Alan Brayne lived for six years in Indonesia and was based on the island of Lombok during the riots there in 2000. Jakarta Shadows (2002) finds an expat wallowing in his gin-soaked life in Jakarta amid the bloody riots that marked the fall of the Suharto regime. A chance meeting in a bar sees him thrown into a nightmare world of cops, politics, military coups and needing to team up with Jakarta cop, Detective Suprianto.

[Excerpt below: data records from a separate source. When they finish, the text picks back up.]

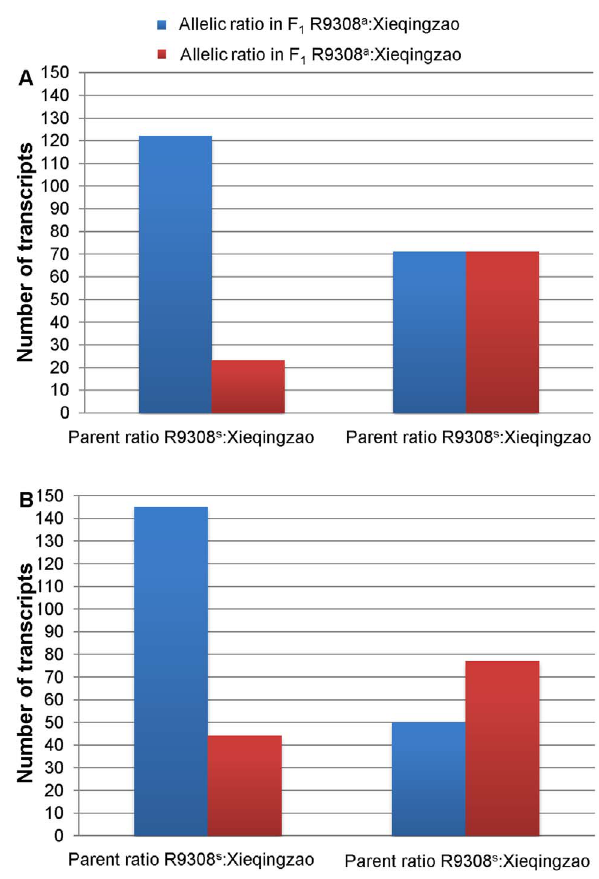
Figure 5. Allelic biases in Xieyou9308 according to their differences between parents. R9308 s , gene expression levels in R9308; Xieqingzao B s , gene expression levels in Xieqingzao B; R9308 a , R9308 allele; Xieqingzao B a , Xieqingzao B allele.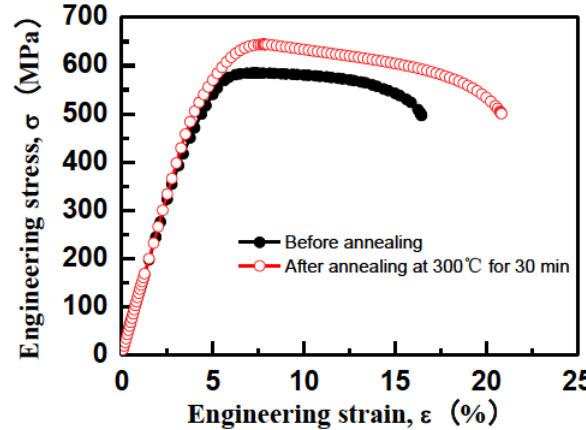
Figure 5: Tensile engineering stress-strain curves of Cu-7%Al alloy berore and after annealing at 300 ∘ C for 30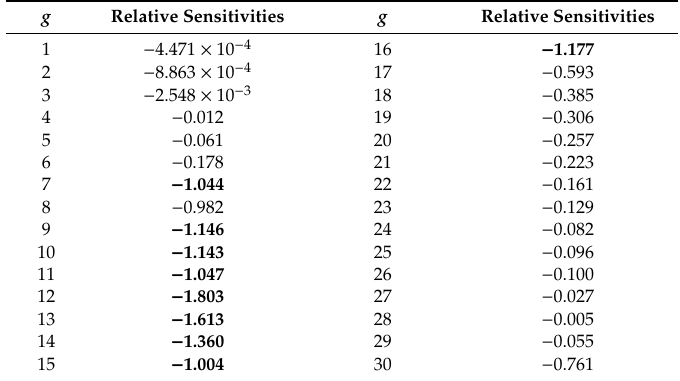
(cid:16) (cid:17) N 5,2 , σ g , g = 1, ... ,30. t ,1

RK Largent’s The Jakarta Plot was published in 1999 and predicted China as a rising military and nuclear power. While meeting to draft an ultimatum to the Beijing regarding nuclear testing, delegates are taken hostage by terrorists and a tense standoff ensues as the deadline approaches. It’s a pot boiler and feels a little dated now, but describes a Jakarta just starting to boom as a South East Asian ‘Tiger’ economy.
Eric Stone’s The Flight of the Hornbill (2008) is another ‘foreigner lost in Jakarta’ novel. Investigative journalist Ray Sharp reluctantly helps his estranged wife find her fiancé, Alex Truscott, who has disappeared.

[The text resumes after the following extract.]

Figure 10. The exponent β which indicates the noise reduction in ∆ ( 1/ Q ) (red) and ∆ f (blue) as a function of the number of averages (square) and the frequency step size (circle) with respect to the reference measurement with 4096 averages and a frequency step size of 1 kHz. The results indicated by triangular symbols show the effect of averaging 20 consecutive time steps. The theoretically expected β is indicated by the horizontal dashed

So far, Jakarta’s writers have not turned to the crime fiction genre as a way of examining their society. It is also true that only a tiny fraction of novels in bahasa Indonesia make it into English at the moment. But before leaving Jakarta we should pay tribute to Mochtar Lubis—not a traditional crime writer, but an author that revealed the criminality at the heart of a vicious regime.

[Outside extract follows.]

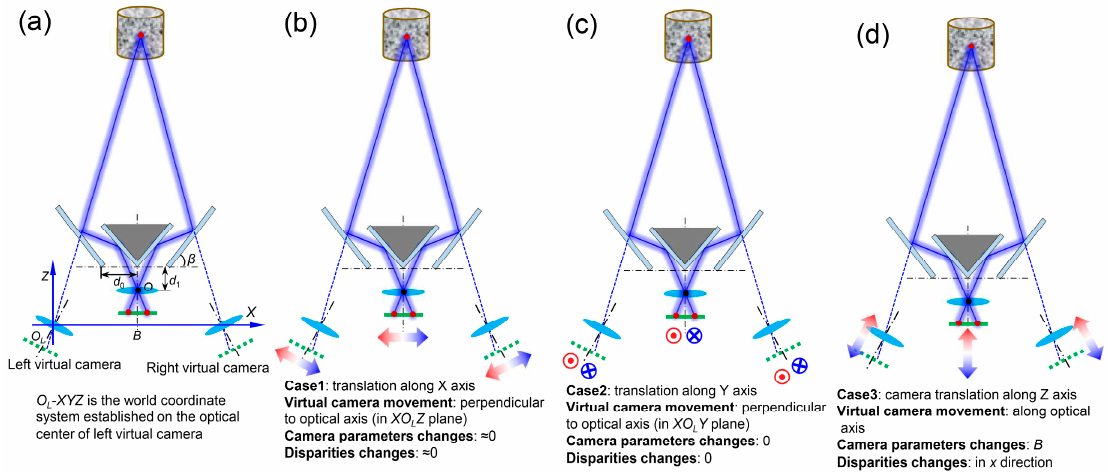
Figure 7. ( a ) Schematic diagram of the smartphone-based stereo-DIC system and ( b–d ) the three most possible movements of the smartphone.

Lubis was a journalist and author who attracted attention as a severe critic of President Sukarno, who imprisoned him for a time. His novel Senja di Jakarta (Twilight in Jakarta) was one of the first Indonesian novels to be translated into English. It’s a grim cast of characters: corrupt politicians, impotent intellectuals, reckless journalists, impetuous Moslems, among many others. The novel was published in English in 1963 but not in Indonesia until 1970 (while Lubis was still under house arrest). The novel looks back to the country’s troubled 1950s, under Sukarno’s reign. Though not a traditional crime novel it is packed with fraud, corruption, bribery, and prostitution. A searing portrait of a government regime sinking into criminality and violence. Lubis went on after the Sukarno regime to be a pioneer of the green movement in Indonesia and a champion of press freedom.
And one last book—a Dutch novel, set in Amsterdam but one that harks back to the legacies of the end of colonial rule in the former Dutch East Indies. Jan Willem van de Weterin was one of Holland’s most prolific crime writers with the hugely popular procedurals featuring Amsterdam cops Grijpstra and de Gier. The first Grijpstra and de Gier novel, Outsider in Amsterdam (1975), combines two of van de Weterin’s great interests—crime fiction and Zen Buddhism. A central figure in the novel is a former Indonesian freedom fighter living in Amsterdam who, during the course of the book, muses on the end of Dutch colonial rule and the creation of Indonesia.